- Page extract:

• • •

April 24, Day 35 of Trial 

– Former director general of the Catalan police, Albert Batlle, told the court that he resigned after jailed Joaquim Forn was appointed interior minister because he was “not comfortable” with how political events were “unfolding” in the run-up to the October 1st independence referendum.

– Joan Ignasi Elena, the former coordinator of the National Pact for the Referendum (PNR) told the court that the organization received no public money.

“The PNR was funded by private donations and the Catalan government was just one of the thousands of entities that joined,” said Joan Ignasi Elena

– Jordi Solé, MEP for ERC party on the September 20, 2017, Spanish police raids in Catalan government buildings: “It was not a tense situation. I saw neither any attacks nor threats.”

 

April 25, Day 36 of Trial

– Four witnesses, who were members of organizations overseeing the work of Diplocat, a public-private diplomatic body promoting Catalonia abroad, defended in court the “plurality” of the entity.

– Gerardo Pisarello, the deputy mayor of Barcelona, told the court that Diplocat always was plural regarding political issues, inviting both experts for and against Catalan self-determination to its conferences.

– Daniel García, a member of UGT, Spain’s largest trade union, explained that the organization “was neutral and let everybody explain their political position.”

– The director of the Barcelona Institute for International Studies (IBEI), Jacint Jordana, denied that Diplocat acted as an arm of the Catalan government.

– Former Catalan MP David Fernàndez (CUP) described the demonstrations during the October 1st independence referendum as “absolutely peaceful.”

If self-determination is a crime, I declare myself guilty and a repeat offender. And as long as it remains a crime, I’ll continue to disobey until it becomes a democratic right” — David Fernàndez

– Catalan MP Ruben Wagensberg (ERC) also defended the peaceful protests on September 20, 2017, against Spanish police raids  in Catalan government buildings: “Catalan citizens engaged in the greatest act of civil disobedience I’ve ever seen.”

Additional Information

On April 23, the day 34 of trial, sixty Portuguese politicians and intellectuals signed a manifesto under the title “For Democracy and Freedoms in Catalonia.” The manifesto calls for the “immediate release” of the Catalan political prisoners.

 

 

 

Independence Trial: Most Important Testimonies April 15, 16, and 17

April 15, Day 31 of Trial 

A Spanish Civil Guard officer affirmed that former speaker and government officials were “key” players in the bid to achieve independence. 

Former Catalan Speaker Carme Forcadell “was an essential figure to pass [independence] laws,” said the officer. Former Catalan police chief Josep Lluís Trapero was also “essential in the independentist strategy,” he added.

The same officer also affirmed that according to their investigations,  Catalan official Josep Maria Jové “was the person who had to authorize the expenses to hold the referendum.”

 

April 16, Day 32 of Trial 

Spanish police officers talked about alleged violence by voters during the 2017 independence referendum. They also accused their Catalan counterparts of inaction. “They didn’t act at all,” said a Spanish police officer.

• • •

- How to complete this task: Carry on the Catalan independence trial summary above, picking up right after its last sentence.

- Supplied information:
• • •

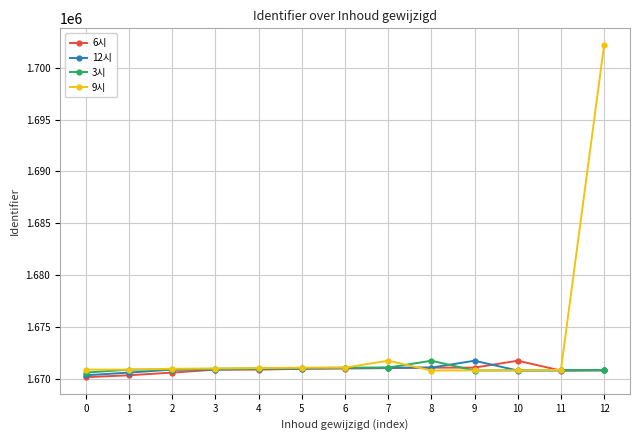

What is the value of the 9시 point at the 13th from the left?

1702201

• • •

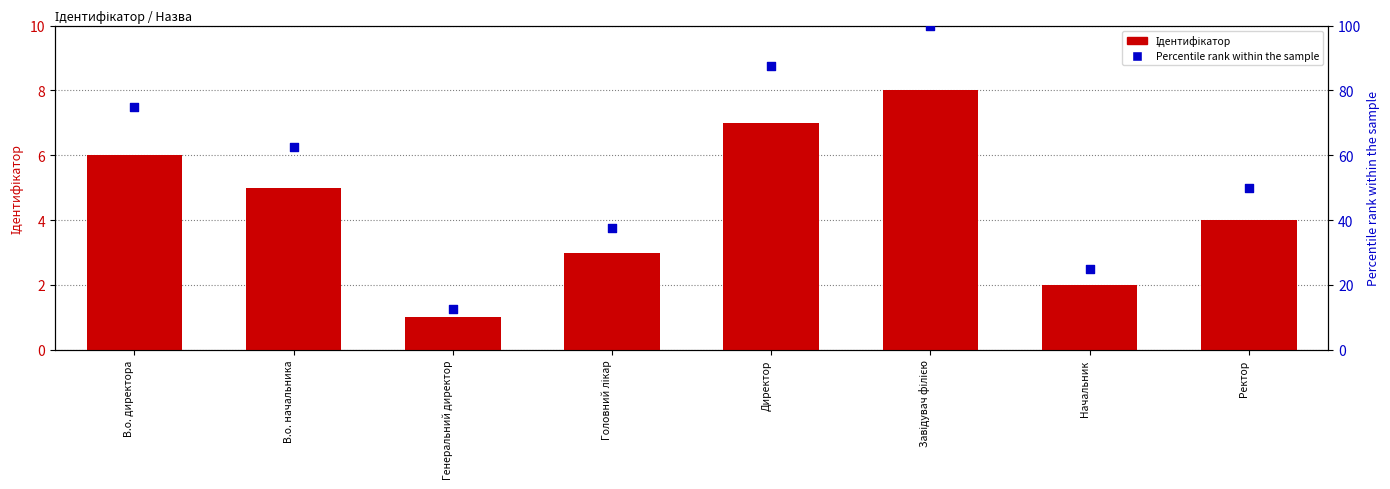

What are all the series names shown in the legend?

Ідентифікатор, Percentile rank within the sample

• • •

- Answer to this problem:
 

April 17, Day 33 of Trial

Spanish police officers accused their Catalan counterparts of inaction during the 2017 independence referendum. “Whenever they saw us, they reported our arrival to someone and then left,” said a Spanish police officer.

Some officers claimed that their operation to stop the referendum was “exemplary,” and denied the use of violence against the voters.

 

Additional Information

The day 32 of Trial, marked one and a half years since the Catalan political prisoners Jordi Cuixart and Jordi Sànchez were unjustly jailed by the Spanish State.

On the day 33 of trial, Members of Canada’s Research Institute on Self-Determination of Peoples said the Spanish Supreme Court might be infringing defendants’ rights.

Professor of international and constitutional law at the Montreal University, Daniel Turp: “We believe there are issues relating to human rights, to the protection of the right of the accused, and maybe the larger issue of freedom of expression, of association, maybe even the issue of the right of self-determination of the Catalan people.”

 

Turp’s colleague Stéfanie Tougas: “The issue of how they are treated is going to be part of our report, because we don’t understand how they can be so badly treated.”

NOTE: Neither the police nor any court has been able to prove yet the veracity of any of the aforementioned police testimonies in the Independence Trial. Those statements appear rather to be just a mere police/court fabrication aimed at unjustly imprison the Catalan democratic leaders for many years, even decades. 

Police Raid Catalan Schools to Remove Yellow Coloured Items

On Friday, agents of the Mossos (Catalan police) entered several Catalan schools and ministries across the country to remove yellow ribbons and anything else coloured yellow, including drawings of vegetables and tractors issued by the Agriculture Ministry. On Thursday Spain’s Electoral Board had ordered the Catalan police to remove “yellow symbols” from public facilities, arguing that these are political and partisan symbols. This decision and the police operation, which attempts against the freedom of opinion and expression of the Catalans, caused widespread indignation across the country; they believe the Spanish State is using any and all means at its disposal (whether legitimate or illegitimate; legal or illegal) to impose direct rule over Catalonia with the aim of stamping out independentism.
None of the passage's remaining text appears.